There's also money for community health centers on Kauai and Maui, and in
Waimanalo and Waianae. There's money for "high tech training" on Maui,
funding for rural computer training on the Valley Isle, and money to fund a
program for girls and science.

The University of Hawaii's Hilo and Maui campuses will each receive money
for specific programs, and there is funding for the construction of an
emergency homeless shelter in Kailua-Kona. Construction projects at Kauai's
Kikiaola small boat harbor and Maui's Maalea Harbor also received funding.

In addition to road improvements on Oahu, Maui and the Big Island,
transportation dollars will go toward public transit, including up to $20
million to spend on a ferry boat, which would likely operate between Leeward
Oahu and downtown Honolulu, Abercrombie said.

The bill designates millions of dollars for the ocean and the environment,
including $6.3 million for the protection of the endangered sea turtle. That
amount is more than twice the appropriation for fiscal 2002, the result of
more knowledge about the endangered sea creatures, Abercrombie said.

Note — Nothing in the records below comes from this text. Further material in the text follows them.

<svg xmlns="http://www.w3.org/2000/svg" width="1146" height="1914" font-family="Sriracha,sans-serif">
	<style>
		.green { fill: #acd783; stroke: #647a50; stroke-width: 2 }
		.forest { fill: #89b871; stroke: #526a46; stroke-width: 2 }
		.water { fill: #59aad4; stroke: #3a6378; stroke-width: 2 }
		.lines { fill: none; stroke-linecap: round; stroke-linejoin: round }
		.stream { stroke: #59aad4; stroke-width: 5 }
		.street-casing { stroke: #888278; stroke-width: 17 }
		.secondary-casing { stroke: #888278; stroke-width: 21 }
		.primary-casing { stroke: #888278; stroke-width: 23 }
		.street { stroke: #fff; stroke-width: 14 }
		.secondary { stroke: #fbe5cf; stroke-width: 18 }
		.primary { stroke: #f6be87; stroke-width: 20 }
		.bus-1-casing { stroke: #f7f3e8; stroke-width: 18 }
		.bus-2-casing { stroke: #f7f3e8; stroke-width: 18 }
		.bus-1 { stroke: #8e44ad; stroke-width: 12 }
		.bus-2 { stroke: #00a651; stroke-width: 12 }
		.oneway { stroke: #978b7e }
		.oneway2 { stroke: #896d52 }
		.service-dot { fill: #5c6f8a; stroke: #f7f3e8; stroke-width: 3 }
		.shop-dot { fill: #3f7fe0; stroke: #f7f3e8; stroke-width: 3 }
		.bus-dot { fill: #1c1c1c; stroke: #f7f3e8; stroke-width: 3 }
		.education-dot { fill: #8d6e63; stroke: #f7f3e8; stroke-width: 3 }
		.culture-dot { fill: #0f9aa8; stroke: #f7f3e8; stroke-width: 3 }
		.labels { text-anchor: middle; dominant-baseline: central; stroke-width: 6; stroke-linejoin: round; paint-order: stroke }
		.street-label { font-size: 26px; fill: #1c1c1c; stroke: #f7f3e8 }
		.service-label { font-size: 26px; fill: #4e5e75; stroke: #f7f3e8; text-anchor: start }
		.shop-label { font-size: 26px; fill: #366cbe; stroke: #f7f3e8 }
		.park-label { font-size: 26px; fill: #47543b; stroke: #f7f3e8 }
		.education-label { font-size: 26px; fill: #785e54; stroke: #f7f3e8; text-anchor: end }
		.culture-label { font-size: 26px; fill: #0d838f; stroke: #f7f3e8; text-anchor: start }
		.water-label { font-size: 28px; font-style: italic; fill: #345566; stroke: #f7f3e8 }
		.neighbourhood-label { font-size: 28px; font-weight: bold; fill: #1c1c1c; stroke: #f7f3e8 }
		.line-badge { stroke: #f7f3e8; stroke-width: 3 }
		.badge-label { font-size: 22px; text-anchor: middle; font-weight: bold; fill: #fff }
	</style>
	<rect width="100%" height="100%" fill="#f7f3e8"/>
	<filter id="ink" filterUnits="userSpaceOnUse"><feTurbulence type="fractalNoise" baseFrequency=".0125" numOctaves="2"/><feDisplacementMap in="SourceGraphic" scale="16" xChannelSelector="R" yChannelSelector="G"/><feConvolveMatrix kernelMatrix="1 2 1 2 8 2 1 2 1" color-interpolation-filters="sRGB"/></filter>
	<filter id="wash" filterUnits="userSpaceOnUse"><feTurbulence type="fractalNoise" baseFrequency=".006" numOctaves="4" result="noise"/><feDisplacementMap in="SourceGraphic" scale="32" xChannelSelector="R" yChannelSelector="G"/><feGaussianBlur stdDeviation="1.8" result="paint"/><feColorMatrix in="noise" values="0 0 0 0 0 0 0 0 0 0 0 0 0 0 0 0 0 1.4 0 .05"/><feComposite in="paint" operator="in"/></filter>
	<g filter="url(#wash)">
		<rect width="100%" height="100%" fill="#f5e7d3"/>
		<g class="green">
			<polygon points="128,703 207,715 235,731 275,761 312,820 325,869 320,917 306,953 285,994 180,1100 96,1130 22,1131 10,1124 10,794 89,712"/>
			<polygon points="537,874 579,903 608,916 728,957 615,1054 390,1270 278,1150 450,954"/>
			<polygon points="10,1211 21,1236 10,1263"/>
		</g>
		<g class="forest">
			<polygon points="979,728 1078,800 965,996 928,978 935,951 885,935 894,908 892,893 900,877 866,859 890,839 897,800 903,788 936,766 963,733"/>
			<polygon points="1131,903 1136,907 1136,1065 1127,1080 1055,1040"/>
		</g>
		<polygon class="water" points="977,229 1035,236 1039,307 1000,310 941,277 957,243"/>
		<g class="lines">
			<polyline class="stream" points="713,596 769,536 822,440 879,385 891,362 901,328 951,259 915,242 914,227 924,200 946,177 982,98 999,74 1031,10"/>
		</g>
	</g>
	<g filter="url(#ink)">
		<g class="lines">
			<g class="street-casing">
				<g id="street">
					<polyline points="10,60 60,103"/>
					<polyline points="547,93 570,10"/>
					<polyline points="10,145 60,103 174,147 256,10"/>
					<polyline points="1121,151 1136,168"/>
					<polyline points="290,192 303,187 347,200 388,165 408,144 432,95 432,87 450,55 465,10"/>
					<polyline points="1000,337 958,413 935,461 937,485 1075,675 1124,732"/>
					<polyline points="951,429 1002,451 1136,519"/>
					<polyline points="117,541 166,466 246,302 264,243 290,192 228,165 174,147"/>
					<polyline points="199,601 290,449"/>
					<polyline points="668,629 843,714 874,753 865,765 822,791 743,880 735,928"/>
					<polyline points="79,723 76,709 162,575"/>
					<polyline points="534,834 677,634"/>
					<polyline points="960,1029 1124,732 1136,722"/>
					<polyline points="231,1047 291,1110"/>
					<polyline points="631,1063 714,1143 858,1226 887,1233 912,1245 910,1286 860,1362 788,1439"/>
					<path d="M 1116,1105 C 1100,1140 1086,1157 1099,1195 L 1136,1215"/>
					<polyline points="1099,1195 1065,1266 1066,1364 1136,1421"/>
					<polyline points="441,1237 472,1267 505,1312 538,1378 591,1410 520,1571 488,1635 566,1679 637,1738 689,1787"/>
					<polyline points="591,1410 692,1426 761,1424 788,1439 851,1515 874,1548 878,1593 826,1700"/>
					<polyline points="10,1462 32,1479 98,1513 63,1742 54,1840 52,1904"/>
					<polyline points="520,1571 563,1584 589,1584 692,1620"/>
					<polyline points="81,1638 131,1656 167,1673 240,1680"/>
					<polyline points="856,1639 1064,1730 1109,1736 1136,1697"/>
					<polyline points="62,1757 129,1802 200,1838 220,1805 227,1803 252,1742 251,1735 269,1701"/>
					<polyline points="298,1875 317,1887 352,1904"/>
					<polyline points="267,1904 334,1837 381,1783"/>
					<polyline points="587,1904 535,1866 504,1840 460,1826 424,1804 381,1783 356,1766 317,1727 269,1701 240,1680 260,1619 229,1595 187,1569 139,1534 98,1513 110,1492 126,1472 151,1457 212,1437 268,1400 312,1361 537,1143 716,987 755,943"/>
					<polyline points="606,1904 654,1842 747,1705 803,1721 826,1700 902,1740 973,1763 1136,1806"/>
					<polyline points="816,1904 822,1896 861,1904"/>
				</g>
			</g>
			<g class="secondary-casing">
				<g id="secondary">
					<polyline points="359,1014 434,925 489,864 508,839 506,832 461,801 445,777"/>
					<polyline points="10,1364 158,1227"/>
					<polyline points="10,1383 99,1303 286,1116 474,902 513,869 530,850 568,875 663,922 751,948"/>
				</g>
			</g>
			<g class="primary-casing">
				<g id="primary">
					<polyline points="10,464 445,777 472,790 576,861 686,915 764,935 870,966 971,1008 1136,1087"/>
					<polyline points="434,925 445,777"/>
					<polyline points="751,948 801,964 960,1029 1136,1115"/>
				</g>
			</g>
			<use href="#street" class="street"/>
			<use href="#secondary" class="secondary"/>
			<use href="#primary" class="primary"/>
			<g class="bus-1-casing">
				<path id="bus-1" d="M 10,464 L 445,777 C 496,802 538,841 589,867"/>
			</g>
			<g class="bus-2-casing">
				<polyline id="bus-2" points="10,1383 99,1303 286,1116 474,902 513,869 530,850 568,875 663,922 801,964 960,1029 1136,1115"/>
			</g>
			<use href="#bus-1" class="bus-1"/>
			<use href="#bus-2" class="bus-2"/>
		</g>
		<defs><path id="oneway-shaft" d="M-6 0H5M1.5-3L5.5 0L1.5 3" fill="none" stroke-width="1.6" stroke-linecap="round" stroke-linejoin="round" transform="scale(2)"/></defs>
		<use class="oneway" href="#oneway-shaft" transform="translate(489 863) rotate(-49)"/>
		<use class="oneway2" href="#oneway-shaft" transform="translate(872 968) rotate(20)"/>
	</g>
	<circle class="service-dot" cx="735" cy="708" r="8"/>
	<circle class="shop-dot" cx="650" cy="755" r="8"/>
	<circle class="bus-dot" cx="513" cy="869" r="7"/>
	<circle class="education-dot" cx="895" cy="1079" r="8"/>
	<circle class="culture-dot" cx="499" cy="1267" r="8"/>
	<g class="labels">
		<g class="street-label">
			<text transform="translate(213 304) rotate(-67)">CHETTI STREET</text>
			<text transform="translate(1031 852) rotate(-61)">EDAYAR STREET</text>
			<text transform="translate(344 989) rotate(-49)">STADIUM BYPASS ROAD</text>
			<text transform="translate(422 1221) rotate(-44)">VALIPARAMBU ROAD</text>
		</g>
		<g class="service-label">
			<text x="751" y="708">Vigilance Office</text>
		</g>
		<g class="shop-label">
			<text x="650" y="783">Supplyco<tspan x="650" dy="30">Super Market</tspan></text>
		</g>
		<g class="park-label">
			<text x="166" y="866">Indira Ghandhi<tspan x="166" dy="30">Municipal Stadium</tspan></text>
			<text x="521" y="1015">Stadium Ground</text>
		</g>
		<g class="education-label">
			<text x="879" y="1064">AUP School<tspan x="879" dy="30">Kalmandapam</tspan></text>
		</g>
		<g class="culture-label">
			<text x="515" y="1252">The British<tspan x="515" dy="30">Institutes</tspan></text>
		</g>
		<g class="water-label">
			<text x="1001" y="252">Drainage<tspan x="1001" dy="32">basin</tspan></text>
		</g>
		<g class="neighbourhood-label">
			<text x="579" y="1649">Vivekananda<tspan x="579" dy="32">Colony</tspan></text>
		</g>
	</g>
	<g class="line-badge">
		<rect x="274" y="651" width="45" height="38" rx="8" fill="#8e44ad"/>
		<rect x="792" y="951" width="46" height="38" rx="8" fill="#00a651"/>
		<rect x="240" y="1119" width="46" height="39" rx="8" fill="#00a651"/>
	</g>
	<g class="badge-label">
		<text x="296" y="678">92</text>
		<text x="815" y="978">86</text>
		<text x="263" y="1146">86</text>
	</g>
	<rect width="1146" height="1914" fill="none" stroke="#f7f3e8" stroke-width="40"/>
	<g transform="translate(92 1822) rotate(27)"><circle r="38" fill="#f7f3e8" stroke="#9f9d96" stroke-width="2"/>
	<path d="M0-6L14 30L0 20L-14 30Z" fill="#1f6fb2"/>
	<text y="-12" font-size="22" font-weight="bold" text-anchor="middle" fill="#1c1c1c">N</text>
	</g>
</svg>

"It's part of the whole question of endangered species in the Pacific and
what we can do to help document and see what needs to be done," he said.

The state will also receive $5 million for economic disaster assistance to
the longline fishing industry and $3 million for the Hawaii Longline
Fisheries Observers program, intended to help fishermen obey the laws while
they try to make a living.

"How can we harvest in the sea and at the same time not decimate it?"
Abercrombie said. "We don't want to create the water equivalent of the dust
bowl."

The budget also includes $700,000 to help the state combat invasive species
and $1 million for coral reefs, which Abercrombie said is related to the
designation of the Northwest Hawaiian Islands as a National Marine
Sanctuary.

A December 2000 executive order signed by President Clinton set aside 84
million acres of ocean around the archipelago as the Northwestern Hawaiian
Island Coral Reef Ecosystem Reserve, the largest protected area ever
established in the United States.

Federal officials last year began drafting a management plan to cover
preservation of the coral and regulate fishing in the waters off the 10
mostly uninhabited islets and atolls extending 1,200 miles northwest of the
main Hawaiian Islands.

"We're now moving to the stage from getting the Northwestern Hawaiian refuge
to a sanctuary," Abercrombie said. "Coral reefs are fundamental and vital to
that.

"We have a special responsibility," he said. "We're the principal caretakers
and stewards with respect to coral reefs."